*Exercise requirements:* Your answer should consist of each line from the data below that contains "round".

Top of Given records

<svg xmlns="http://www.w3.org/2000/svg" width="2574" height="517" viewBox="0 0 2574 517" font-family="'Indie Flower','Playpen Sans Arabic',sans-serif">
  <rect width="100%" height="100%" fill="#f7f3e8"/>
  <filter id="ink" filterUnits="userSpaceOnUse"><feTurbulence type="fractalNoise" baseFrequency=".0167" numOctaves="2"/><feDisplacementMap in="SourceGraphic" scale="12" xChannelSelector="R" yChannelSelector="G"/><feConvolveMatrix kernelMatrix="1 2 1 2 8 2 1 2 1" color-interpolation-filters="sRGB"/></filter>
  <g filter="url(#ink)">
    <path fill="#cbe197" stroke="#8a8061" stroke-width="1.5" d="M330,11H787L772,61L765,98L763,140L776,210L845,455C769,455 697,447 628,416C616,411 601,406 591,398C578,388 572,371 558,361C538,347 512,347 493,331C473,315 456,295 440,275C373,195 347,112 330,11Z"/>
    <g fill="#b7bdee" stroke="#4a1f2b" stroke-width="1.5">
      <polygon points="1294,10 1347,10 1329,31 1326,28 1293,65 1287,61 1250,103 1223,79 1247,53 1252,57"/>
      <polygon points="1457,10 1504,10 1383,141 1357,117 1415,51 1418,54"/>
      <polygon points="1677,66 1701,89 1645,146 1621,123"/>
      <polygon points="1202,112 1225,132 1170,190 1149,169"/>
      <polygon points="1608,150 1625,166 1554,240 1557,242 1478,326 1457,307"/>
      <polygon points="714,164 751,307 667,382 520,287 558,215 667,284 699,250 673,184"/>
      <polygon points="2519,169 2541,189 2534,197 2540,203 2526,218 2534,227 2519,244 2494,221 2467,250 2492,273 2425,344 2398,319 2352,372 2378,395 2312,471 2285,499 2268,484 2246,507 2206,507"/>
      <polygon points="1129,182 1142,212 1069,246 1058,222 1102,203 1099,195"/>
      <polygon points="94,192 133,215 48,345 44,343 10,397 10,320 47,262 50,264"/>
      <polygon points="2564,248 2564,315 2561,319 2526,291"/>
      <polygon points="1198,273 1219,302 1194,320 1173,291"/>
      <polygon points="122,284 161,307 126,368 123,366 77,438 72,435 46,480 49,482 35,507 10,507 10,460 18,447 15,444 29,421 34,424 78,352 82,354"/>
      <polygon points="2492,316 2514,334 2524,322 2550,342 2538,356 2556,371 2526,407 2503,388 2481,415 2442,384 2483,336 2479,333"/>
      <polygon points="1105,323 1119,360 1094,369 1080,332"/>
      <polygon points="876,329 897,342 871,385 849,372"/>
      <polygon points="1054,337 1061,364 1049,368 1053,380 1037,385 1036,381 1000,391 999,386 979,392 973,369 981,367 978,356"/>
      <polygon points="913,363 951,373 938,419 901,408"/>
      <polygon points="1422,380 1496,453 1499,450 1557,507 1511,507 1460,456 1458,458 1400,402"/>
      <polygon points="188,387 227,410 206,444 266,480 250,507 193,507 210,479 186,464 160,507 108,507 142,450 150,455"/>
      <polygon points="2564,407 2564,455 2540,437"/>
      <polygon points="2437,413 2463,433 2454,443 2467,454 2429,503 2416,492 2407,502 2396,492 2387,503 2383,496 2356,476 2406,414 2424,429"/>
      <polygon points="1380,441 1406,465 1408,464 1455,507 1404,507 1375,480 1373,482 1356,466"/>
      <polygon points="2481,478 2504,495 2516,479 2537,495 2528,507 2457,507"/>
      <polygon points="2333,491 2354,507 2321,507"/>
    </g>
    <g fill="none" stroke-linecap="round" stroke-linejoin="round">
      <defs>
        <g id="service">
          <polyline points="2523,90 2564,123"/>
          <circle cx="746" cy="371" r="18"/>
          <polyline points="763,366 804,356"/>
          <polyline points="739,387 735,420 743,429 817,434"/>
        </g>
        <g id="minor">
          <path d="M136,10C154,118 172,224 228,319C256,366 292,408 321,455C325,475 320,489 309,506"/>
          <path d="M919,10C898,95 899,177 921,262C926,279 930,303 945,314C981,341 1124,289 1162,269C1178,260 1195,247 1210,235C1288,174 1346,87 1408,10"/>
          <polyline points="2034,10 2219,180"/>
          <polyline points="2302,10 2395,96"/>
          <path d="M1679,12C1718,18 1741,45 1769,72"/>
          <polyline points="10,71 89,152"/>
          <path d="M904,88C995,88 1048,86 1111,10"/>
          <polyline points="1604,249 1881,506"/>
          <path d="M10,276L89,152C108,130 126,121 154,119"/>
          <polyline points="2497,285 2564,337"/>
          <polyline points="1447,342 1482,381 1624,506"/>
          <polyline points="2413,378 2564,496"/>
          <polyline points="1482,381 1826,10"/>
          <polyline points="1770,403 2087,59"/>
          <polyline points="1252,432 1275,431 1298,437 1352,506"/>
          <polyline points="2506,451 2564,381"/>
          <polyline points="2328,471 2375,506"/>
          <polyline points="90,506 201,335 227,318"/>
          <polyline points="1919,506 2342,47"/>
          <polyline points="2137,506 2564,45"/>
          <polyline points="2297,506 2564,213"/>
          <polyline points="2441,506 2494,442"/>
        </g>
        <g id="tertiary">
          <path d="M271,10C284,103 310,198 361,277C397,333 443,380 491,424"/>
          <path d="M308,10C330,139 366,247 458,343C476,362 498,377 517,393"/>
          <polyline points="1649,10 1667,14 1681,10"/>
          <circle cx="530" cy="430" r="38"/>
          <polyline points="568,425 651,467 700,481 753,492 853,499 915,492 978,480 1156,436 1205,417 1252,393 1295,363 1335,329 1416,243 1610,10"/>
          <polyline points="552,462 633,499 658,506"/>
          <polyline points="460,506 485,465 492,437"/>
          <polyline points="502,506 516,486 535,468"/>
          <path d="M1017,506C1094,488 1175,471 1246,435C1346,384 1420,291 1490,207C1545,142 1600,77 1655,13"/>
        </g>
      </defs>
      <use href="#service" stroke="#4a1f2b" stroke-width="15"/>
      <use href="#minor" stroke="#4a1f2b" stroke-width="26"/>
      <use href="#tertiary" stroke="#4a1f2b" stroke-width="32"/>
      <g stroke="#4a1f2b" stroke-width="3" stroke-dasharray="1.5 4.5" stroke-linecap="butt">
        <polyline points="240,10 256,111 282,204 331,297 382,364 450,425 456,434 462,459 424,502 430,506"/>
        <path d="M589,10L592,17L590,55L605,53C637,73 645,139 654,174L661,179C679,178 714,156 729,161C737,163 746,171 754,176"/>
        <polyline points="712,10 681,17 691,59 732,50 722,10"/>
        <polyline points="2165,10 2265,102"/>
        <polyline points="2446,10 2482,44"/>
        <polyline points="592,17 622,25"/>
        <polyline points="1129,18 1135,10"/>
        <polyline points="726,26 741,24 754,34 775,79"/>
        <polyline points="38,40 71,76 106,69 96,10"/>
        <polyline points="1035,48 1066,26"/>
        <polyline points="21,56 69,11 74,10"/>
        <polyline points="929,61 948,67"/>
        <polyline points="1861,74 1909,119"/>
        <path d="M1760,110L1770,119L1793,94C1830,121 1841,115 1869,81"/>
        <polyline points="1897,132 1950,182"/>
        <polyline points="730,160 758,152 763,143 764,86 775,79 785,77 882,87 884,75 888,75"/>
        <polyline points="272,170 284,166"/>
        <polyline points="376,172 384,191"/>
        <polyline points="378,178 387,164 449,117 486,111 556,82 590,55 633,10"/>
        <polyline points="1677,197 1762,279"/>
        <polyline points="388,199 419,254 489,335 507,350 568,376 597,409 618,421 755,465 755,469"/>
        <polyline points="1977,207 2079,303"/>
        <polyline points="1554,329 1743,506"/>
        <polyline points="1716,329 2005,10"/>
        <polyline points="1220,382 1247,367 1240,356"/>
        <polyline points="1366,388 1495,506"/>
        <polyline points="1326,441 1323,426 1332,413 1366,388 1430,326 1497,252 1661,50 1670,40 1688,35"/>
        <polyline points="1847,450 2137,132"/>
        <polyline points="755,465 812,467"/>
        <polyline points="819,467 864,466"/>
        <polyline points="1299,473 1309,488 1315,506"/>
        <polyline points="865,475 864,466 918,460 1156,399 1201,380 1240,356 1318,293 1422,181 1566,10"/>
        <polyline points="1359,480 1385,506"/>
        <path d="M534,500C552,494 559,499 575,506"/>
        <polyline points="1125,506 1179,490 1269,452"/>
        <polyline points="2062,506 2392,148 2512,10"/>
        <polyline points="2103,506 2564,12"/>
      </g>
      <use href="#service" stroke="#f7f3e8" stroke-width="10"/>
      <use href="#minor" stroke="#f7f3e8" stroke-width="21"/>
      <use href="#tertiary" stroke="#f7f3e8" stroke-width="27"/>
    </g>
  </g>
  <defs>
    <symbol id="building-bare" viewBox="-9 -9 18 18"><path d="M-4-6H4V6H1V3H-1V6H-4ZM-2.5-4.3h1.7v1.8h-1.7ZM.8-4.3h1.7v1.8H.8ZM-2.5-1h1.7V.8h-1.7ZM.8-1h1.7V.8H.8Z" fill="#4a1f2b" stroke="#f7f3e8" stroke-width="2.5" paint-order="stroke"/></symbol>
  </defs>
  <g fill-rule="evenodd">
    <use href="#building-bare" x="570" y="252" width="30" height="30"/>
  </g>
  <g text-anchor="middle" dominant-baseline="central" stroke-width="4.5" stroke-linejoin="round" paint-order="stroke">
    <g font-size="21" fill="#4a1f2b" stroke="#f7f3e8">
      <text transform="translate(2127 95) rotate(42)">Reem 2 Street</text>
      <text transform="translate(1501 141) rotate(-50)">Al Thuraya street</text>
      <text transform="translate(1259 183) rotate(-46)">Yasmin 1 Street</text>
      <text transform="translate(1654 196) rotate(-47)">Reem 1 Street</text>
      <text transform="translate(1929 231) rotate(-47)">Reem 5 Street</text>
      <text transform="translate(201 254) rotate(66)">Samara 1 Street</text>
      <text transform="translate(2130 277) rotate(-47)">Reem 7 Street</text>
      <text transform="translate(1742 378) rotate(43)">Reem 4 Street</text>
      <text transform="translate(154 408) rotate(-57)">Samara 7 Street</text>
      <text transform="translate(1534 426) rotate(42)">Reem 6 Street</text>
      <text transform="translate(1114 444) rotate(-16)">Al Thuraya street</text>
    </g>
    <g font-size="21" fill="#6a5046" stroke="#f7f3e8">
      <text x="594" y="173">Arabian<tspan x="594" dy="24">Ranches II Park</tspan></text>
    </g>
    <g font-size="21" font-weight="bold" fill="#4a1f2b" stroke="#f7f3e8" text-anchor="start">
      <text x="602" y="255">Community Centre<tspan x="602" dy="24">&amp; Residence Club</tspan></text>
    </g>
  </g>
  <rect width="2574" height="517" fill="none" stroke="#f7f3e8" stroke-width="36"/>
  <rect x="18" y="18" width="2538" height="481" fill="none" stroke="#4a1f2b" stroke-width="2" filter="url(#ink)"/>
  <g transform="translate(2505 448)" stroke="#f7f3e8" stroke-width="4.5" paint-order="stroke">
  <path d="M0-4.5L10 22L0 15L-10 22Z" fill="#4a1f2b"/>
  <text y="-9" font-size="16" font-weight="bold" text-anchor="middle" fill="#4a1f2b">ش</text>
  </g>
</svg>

Bottom of Given records

*Solution for this exercise:*
    <g fill="none" stroke-linecap="round" stroke-linejoin="round">
  <g text-anchor="middle" dominant-baseline="central" stroke-width="4.5" stroke-linejoin="round" paint-order="stroke">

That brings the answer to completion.